*** Passage shown Section Begins ***

A public tender on the sale of property for redevelopment in Prague 10 (between Moskevská and Krymská) is being met with opposition from a number of local residents and a civic association. Opponents of the sale, including acclaimed Czech artist Krištof Kintera 9 (a member of an initiative known as Start), are worried the sale, which includes an early 20th century Art Nouveau building, will see yet another green area in Vršovice disappear. Critics charge that Prague 10 is behaving as an investor and not looking out for the neighbourhood. The local city hall, which owns the property together with a private owner, is defending its decision on the grounds the land was outlined for possible development in the city’s zoning plans. Interested buyers will have to offer a minimum of 43 million crowns for the property. The city wants to sign a contract by June of next year.
January will see the start of a new six-month campaign focussing on the future of the Czech education system. Called “The Czech Republic discusses Education” the project is being organised by EDUin: it aims to draw from numerous sources including experts, teachers, firms and NGOs to outline main aims in the education system which would remain unchanged under new governments or new leadership at the Education Ministry. The project will include various seminars and debates. At the same time, the ministry itself is putting together a strategic programme for the education system up until 2020.
Czech hockey forward Matěj Beran, a member of the national team at the U20 World Championship, has received a one game suspension. The player will miss the junior team's match against Latvia on Sunday. The IIHF Disciplinary Panel reached the decision after reviewing a high-sticking penalty and cross-check by player delivered against Finn Joel Armia in their match on Friday. The panel called the actions displayed by the player “careless and dangerous”. In the championship the Czechs have so far won and lost once.
The chairman of the Czech Constitutional Court, Pavel Rychetský, is to be the Judge-Rapporteur for the complaint filed by senator Tomio Okamura over his disqualification from next year’s presidential race. Mr Rychetský has criticized the law on direct presidential election in the past. After studying the complaint, the chairman will present several options to be decided on by the rest of the judges.
The Senate voted not to deliberate on a bill stipulating salaries for federal judges and tax regulations for lawmakers. The bill thus automatically passed through the upper house and will be going straight to the president to be signed into law. According to the bill, judges’ salaries will be calculated as 2.75 of the national average salary, instead of the current 2.5, as of 1 January. The monthly salary for a judge would thus come out to under 63,000 crowns. The legislation also exempts members of the parliament from paying health and social insurance on their salary bonuses. The bonuses will still be taxable.

*** Passage shown Section Ends ***

What to do =
1. Sum up the news briefs in three sentences.
2. According to the news briefs, what is the minimum amount interested buyers must offer for the Prague 10 property?

*** Dataset Section Begins ***

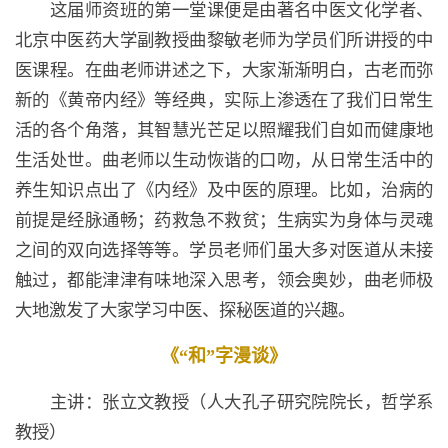
这届师资班的第一堂课便是由著名中医文化学者、
北京中医药大学副教授曲黎敏老师为学员们所讲授的中
医课程。在曲老师讲述之下，大家渐渐明白，古老而弥
新的《黄帝内经》等经典，实际上渗透在了我们日常生
活的各个角落，其智慧光芒足以照耀我们自如而健康地
生活处世。曲老师以生动恢谐的口吻，从日常生活中的
养生知识点出了《内经》及中医的原理。比如，治病的
前提是经脉通畅；药救急不救贫；生病实为身体与灵魂
之间的双向选择等等。学员老师们虽大多对医道从未接
触过，都能津津有味地深入思考，领会奥妙，曲老师极
大地激发了大家学习中医、探秘医道的兴趣。
《“和”字漫谈》
主讲：张立文教授（人大孔子研究院院长，哲学系
教授）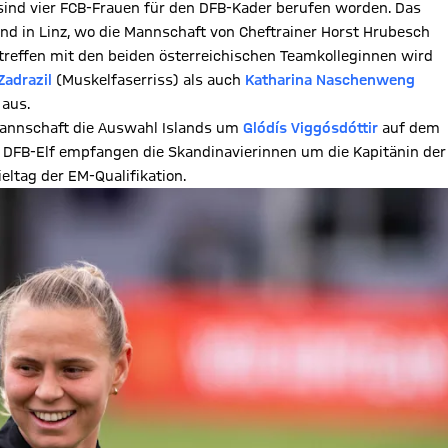
ind vier FCB-Frauen für den DFB-Kader berufen worden. Das
bend in Linz, wo die Mannschaft von Cheftrainer Horst Hrubesch
rtreffen mit den beiden österreichischen Teamkolleginnen wird
Zadrazil
(Muskelfaserriss) als auch
Katharina Naschenweng
 aus.
 Mannschaft die Auswahl Islands um
Glódís Viggósdóttir
auf dem
e DFB-Elf empfangen die Skandinavierinnen um die Kapitänin der
ltag der EM-Qualifikation.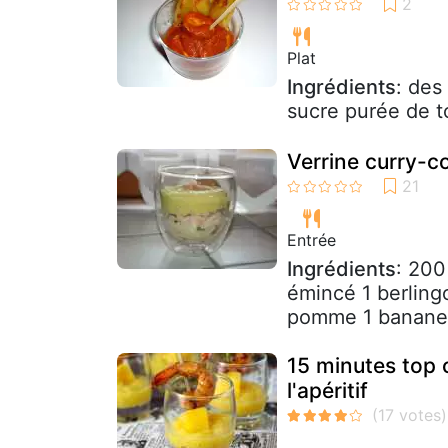
Plat
Ingrédients
: des
sucre purée de t
Verrine curry-c
Entrée
Ingrédients
: 200
émincé 1 berlingo
pomme 1 banane 1
15 minutes top 
l'apéritif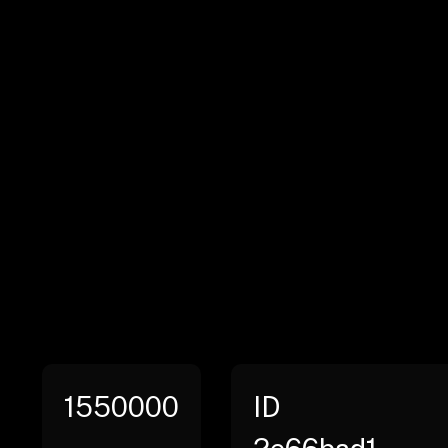
1550000
ID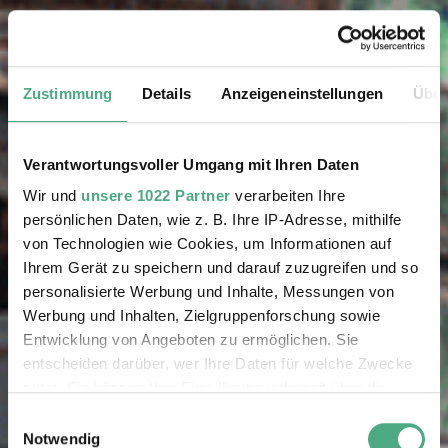
Zustimmung
Details
Anzeigeneinstellungen
Über
Verantwortungsvoller Umgang mit Ihren Daten
Wir und
unsere 1022 Partner
verarbeiten Ihre
persönlichen Daten, wie z. B. Ihre IP-Adresse, mithilfe
von Technologien wie Cookies, um Informationen auf
Ihrem Gerät zu speichern und darauf zuzugreifen und so
personalisierte Werbung und Inhalte, Messungen von
Werbung und Inhalten, Zielgruppenforschung sowie
Entwicklung von Angeboten zu ermöglichen. Sie
entscheiden darüber, wer Ihre Daten für welche Zwecke
nutzt. Sie können Ihre Einwilligung jederzeit über die
Cookie-Erklärung oder durch Klicken auf das Privacy
Einwilligungsauswahl
Trigger Symbol ändern oder widerrufen
Notwendig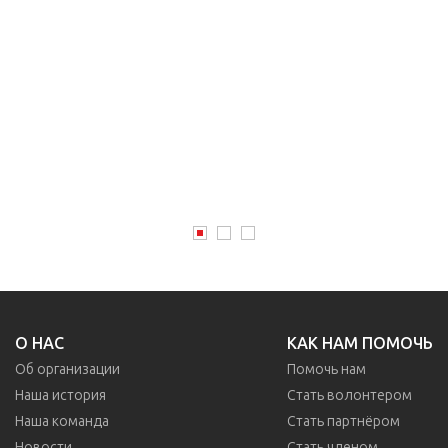
О НАС
КАК НАМ ПОМОЧЬ
Об организации
Помочь нам
Наша история
Стать волонтером
Наша команда
Стать партнёром
Новости
Стать членом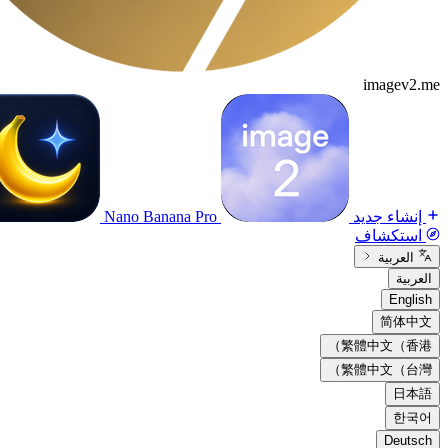
imagev2.me
إنشاء جديد
Nano Banana Pro
استكشاف
العربية
العربية
English
简体中文
繁體中文（香港）
繁體中文（台灣）
日本語
한국어
Deutsch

*** Dataset Section Ends ***

Set of answers =
1. A public tender to sell property in Prague 10 between Moskevská and Krymská, including an early 20th century Art Nouveau building, faces opposition from local residents and a civic association. The local city hall defends the sale on the grounds that the land was outlined for possible development in the city's zoning plans. The other briefs report a six-month education campaign by EDUin starting in January, a one-game suspension for Czech junior hockey forward Matěj Beran, Pavel Rychetský's role as Judge-Rapporteur for Tomio Okamura's complaint over his disqualification from next year's presidential race, and a bill that passed the Senate without deliberation, raising judges' salaries and exempting lawmakers' bonuses from health and social insurance.

2. 43 million crowns.